Description
We are looking for a colleague to join the Portfolio Risk Modeling Center.
You will work in a large and well-organized team of professionals and develop models with a significant impact on the Bank's P&L.
You will get a unique chance to immerse yourself in retail credit processes and portfolio modeling, becoming a professional in this field.
You will participate in interactions with many teams: data engineers, developers, methodologies, and analysts.
Responsibilities
- building models for various tasks (classical ML: macroeconomic forecasting models, reserves and retail loan portfolio metrics + AI agents for automatic portfolio monitoring)
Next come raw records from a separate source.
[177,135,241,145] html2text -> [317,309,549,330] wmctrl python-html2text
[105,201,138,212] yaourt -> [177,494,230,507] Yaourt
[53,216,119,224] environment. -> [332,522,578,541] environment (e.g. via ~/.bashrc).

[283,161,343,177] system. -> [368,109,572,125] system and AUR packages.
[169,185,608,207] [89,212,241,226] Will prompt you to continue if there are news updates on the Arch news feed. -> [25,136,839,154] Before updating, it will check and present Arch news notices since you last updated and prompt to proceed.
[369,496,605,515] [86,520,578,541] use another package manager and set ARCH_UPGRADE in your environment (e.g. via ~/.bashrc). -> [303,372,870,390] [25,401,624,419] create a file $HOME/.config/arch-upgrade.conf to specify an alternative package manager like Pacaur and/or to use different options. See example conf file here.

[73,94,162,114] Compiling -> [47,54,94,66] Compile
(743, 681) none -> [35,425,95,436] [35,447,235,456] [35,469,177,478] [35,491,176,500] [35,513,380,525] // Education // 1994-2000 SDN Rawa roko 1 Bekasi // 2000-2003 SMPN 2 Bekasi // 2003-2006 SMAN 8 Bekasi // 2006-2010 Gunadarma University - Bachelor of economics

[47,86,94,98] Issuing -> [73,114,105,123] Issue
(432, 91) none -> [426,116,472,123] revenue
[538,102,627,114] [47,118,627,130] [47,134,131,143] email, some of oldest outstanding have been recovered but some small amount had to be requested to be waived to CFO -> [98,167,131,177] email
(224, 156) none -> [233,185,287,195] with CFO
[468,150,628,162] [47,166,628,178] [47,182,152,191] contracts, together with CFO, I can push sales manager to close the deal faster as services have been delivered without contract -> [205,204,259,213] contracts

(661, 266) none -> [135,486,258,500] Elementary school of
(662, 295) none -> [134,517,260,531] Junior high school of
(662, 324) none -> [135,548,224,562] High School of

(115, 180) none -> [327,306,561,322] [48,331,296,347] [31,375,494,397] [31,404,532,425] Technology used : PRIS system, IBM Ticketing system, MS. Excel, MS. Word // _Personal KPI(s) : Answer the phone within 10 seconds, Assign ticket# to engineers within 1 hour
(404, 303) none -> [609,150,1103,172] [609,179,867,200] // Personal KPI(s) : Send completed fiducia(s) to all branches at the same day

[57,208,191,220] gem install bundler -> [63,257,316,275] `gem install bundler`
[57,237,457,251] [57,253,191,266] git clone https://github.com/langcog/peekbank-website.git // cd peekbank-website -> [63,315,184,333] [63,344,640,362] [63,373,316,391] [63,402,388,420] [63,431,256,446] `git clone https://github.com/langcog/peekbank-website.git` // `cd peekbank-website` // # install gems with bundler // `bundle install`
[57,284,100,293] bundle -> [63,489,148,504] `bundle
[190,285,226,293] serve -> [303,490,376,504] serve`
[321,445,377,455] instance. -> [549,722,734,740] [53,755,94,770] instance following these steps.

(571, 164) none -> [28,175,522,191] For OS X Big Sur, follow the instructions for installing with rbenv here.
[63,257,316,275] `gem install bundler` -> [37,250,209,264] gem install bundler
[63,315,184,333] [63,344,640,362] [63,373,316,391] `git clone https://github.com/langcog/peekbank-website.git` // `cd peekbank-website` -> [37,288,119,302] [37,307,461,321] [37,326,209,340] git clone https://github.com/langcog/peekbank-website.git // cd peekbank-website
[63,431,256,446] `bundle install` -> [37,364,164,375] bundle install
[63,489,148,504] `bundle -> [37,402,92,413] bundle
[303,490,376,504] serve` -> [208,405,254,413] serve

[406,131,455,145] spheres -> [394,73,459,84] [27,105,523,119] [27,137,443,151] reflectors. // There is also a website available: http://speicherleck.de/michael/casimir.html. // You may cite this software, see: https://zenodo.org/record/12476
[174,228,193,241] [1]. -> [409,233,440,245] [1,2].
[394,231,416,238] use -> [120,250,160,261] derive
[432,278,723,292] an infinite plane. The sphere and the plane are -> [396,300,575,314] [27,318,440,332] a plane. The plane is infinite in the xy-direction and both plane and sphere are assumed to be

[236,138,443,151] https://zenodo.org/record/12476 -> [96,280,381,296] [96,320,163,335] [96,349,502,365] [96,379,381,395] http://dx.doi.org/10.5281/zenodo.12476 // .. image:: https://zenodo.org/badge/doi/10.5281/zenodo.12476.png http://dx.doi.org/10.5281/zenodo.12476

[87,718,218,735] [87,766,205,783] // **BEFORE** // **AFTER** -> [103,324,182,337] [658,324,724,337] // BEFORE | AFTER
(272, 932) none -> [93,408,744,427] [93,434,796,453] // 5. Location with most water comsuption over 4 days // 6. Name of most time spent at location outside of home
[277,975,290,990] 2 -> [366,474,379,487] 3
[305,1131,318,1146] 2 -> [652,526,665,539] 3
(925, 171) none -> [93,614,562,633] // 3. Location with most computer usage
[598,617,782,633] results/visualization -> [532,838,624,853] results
- analysis of business processes and formulation of model development tasks together with the customer and colleagues
- selection of suitable architectures and model solutions
- interaction with DE during data collection
- monitoring of models in production, analysis of deviations
- development and dissemination of expertise during model implementation (consultation on factors/algorithms, formulation of technical specifications for implementation, analytics)
- mentoring interns.
Requirements
- higher education in technical/physical-mathematical sciences (preferably from MIPT, Moscow State University, Novosibirsk State University, MEPhI, HSE, ITMO)
- knowledge of mathematical foundations of classical machine learning and neural networks
- knowledge of algorithms and data structures
- knowledge of Python and data analysis libraries: PyTorch, HuggingFace and Transformers
- knowledge of SQL, experience working with databases
- understanding of the principles of design, training, and quality evaluation of large language models (LLM)
- model development experience of at least 2 years
- skills in working with generative AI models; experience in creating AI agents and using them in work will be an advantage
- experience using GigaChat, Kandinsky and similar tools in products, skills in creating and using AI agents
- instrumental proficiency in AI for analysis, generation, and automation.
Will be a plus:
- understanding of key credit risk metrics, components of bank product profitability and experience working with them
- understanding of retail banking products, processes, and unit economics (annuities, revolving, tranche)
- knowledge of statistical analysis
- experience with LLM and RAG (LangChain/GigaChain, LangGraph)
- experience implementing long-term projects
- knowledge of PySpark.
Conditions
- fixed-term employment contract until July 2027
- comfortable modern office near Kutuzovskaya metro station
- work format: full-time office
- annual bonus
- corporate gym and relaxation areas
- more than 400 educational programs from SberUniversity for professional and career development
- regular meetups and a well-developed DS community
- extended VHI, preferential insurance for family and corporate pension program
- flexible mortgage discount equal to 1/3 of the Central Bank key rate
- free SberPrime+ subscription, discounts on partner company products
- referral bonus for recommending friends to the Sber team.